The problem: One number is the full answer: how many lines in the records contain the word "macros"?

Exercise material:
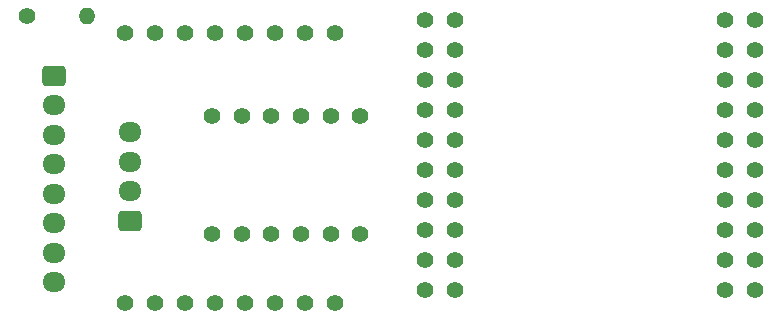
<source format=gbr>
%TF.GenerationSoftware,KiCad,Pcbnew,8.0.6*%
%TF.CreationDate,2024-11-24T10:07:13-07:00*%
%TF.ProjectId,Pellet Stove PCB,50656c6c-6574-4205-9374-6f7665205043,rev?*%
%TF.SameCoordinates,Original*%
%TF.FileFunction,Soldermask,Top*%
%TF.FilePolarity,Negative*%
%FSLAX46Y46*%
G04 Gerber Fmt 4.6, Leading zero omitted, Abs format (unit mm)*
G04 Created by KiCad (PCBNEW 8.0.6) date 2024-11-24 10:07:13*
%MOMM*%
%LPD*%
G01*
G04 APERTURE LIST*
G04 Aperture macros list*
%AMRoundRect*
0 Rectangle with rounded corners*
0 $1 Rounding radius*
0 $2 $3 $4 $5 $6 $7 $8 $9 X,Y pos of 4 corners*
0 Add a 4 corners polygon primitive as box body*
4,1,4,$2,$3,$4,$5,$6,$7,$8,$9,$2,$3,0*
0 Add four circle primitives for the rounded corners*
1,1,$1+$1,$2,$3*
1,1,$1+$1,$4,$5*
1,1,$1+$1,$6,$7*
1,1,$1+$1,$8,$9*
0 Add four rect primitives between the rounded corners*
20,1,$1+$1,$2,$3,$4,$5,0*
20,1,$1+$1,$4,$5,$6,$7,0*
20,1,$1+$1,$6,$7,$8,$9,0*
20,1,$1+$1,$8,$9,$2,$3,0*%
G04 Aperture macros list end*
%ADD10C,1.400000*%
%ADD11RoundRect,0.250000X0.725000X-0.600000X0.725000X0.600000X-0.725000X0.600000X-0.725000X-0.600000X0*%
%ADD12O,1.950000X1.700000*%
%ADD13RoundRect,0.250000X-0.725000X0.600000X-0.725000X-0.600000X0.725000X-0.600000X0.725000X0.600000X0*%
%ADD14O,1.400000X1.400000*%
G04 APERTURE END LIST*
D10*
%TO.C,J1*%
X125690000Y-99650000D03*
X123150000Y-99650000D03*
X120610000Y-99650000D03*
X118070000Y-99650000D03*
X115530000Y-99650000D03*
X112990000Y-99650000D03*
X110450000Y-99650000D03*
X107910000Y-99650000D03*
X107910000Y-122510000D03*
X110450000Y-122510000D03*
X112990000Y-122510000D03*
X115530000Y-122510000D03*
X118070000Y-122510000D03*
X120610000Y-122510000D03*
X123150000Y-122510000D03*
X125690000Y-122510000D03*
%TD*%
D11*
%TO.C,J6*%
X108350000Y-115550000D03*
D12*
X108350000Y-113050000D03*
X108350000Y-110550000D03*
X108350000Y-108050000D03*
%TD*%
D13*
%TO.C,J4*%
X101940000Y-103260000D03*
D12*
X101940000Y-105760000D03*
X101940000Y-108260000D03*
X101940000Y-110760000D03*
X101940000Y-113260000D03*
X101940000Y-115760000D03*
X101940000Y-118260000D03*
X101940000Y-120760000D03*
%TD*%
D10*
%TO.C,U1*%
X133320000Y-98550000D03*
X135860000Y-98550000D03*
X133320000Y-101090000D03*
X135860000Y-101090000D03*
X133320000Y-103630000D03*
X135860000Y-103630000D03*
X133320000Y-106170000D03*
X135860000Y-106170000D03*
X133320000Y-108710000D03*
X135860000Y-108710000D03*
X133320000Y-111250000D03*
X135860000Y-111250000D03*
X133320000Y-113790000D03*
X135860000Y-113790000D03*
X133320000Y-116330000D03*
X135860000Y-116330000D03*
X133320000Y-118870000D03*
X135860000Y-118870000D03*
X133320000Y-121410000D03*
X135860000Y-121410000D03*
X158720000Y-98550000D03*
X161260000Y-98550000D03*
X158720000Y-101090000D03*
X161260000Y-101090000D03*
X158720000Y-103630000D03*
X161260000Y-103630000D03*
X158720000Y-106170000D03*
X161260000Y-106170000D03*
X158720000Y-108710000D03*
X161260000Y-108710000D03*
X158720000Y-111250000D03*
X161260000Y-111250000D03*
X158720000Y-113790000D03*
X161260000Y-113790000D03*
X158720000Y-116330000D03*
X161260000Y-116330000D03*
X158720000Y-118870000D03*
X161260000Y-118870000D03*
X158720000Y-121410000D03*
X161260000Y-121410000D03*
%TD*%
%TO.C,J2*%
X115340000Y-116640000D03*
X117840000Y-116640000D03*
X120340000Y-116640000D03*
X122840000Y-116640000D03*
X125340000Y-116640000D03*
X127840000Y-116640000D03*
X127840000Y-106640000D03*
X125340000Y-106640000D03*
X122840000Y-106640000D03*
X120340000Y-106640000D03*
X117840000Y-106640000D03*
X115340000Y-106640000D03*
%TD*%
%TO.C,R1*%
X99630000Y-98160000D03*
D14*
X104710000Y-98160000D03*
%TD*%
M02*

</source>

Output of the exercise: 2